A half dozen structures, including the main building, were destroyed during an EF-4 tornado three years ago.
“It definitely has the old main building feel, but 2024,” history teacher Katie Hammond said.
Hammond has her own history at the NHS. She graduated from the school and returned to teach at her alma mater. She remembers the tornado that hit the campus in 2021.
School officials made the tough decision to demolish the history 1950s main building. The rebuilt building will feature new classrooms, a huge cafeteria and a 800-seat auditorium.
“It’s going to be great, not only for the community, but for our staff and kids,” Principal Dr. Gamal Kemp said.
It’s full circle for Kemp, who is also a Newnan High alum. He is glad to return all 2,400 students back to the same campus after they spent the past two years away.
“Just how the teachers and the students persevered through that.

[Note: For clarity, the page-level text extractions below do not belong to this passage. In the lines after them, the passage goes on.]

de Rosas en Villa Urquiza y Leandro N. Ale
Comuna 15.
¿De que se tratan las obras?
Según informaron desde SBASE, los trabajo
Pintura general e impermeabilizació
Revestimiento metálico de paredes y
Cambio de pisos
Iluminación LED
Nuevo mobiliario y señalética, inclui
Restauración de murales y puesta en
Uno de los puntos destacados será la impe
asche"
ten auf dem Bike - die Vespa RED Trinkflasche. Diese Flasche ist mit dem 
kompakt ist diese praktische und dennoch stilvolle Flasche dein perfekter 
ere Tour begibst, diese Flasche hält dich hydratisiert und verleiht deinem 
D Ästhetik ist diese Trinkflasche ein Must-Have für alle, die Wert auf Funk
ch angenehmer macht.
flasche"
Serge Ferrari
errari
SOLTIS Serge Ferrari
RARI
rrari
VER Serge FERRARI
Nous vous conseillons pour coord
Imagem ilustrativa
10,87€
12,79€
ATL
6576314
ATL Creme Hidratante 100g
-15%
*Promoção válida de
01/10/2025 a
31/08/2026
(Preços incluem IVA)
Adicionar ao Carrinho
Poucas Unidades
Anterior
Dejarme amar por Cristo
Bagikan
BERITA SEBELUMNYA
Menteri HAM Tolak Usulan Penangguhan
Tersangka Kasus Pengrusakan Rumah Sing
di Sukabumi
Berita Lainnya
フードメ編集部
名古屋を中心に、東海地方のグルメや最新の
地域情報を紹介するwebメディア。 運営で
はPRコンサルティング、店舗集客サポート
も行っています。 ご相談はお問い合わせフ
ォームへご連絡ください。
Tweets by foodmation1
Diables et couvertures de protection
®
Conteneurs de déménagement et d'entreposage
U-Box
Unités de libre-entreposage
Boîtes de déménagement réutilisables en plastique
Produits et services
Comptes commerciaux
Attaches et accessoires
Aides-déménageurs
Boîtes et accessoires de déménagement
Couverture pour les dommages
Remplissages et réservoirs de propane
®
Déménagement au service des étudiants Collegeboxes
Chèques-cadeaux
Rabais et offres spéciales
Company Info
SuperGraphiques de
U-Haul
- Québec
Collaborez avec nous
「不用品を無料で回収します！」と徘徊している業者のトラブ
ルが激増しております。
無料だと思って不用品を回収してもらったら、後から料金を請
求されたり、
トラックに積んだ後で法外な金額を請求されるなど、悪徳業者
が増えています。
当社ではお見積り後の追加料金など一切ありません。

We still has school, we had kids here and we worked through it,” he said.
Another new addition: An entire bottom floor that is reenforced as a storm shelter that could withstand another tornado.
“From those doors all the way around to this hallway, there are no windows. There’s special ceiling where if floors collapse on the first and second, it won’t crush this area.”
It’s a new modern facility and a new chapter.
“It gives you hope. That anything you went through with community and all that. And we’re better than before…so it’s exciting,” Hammond said.
The total project cost $110 million from local, state and federal emergency funding along with insurance to cover the cost.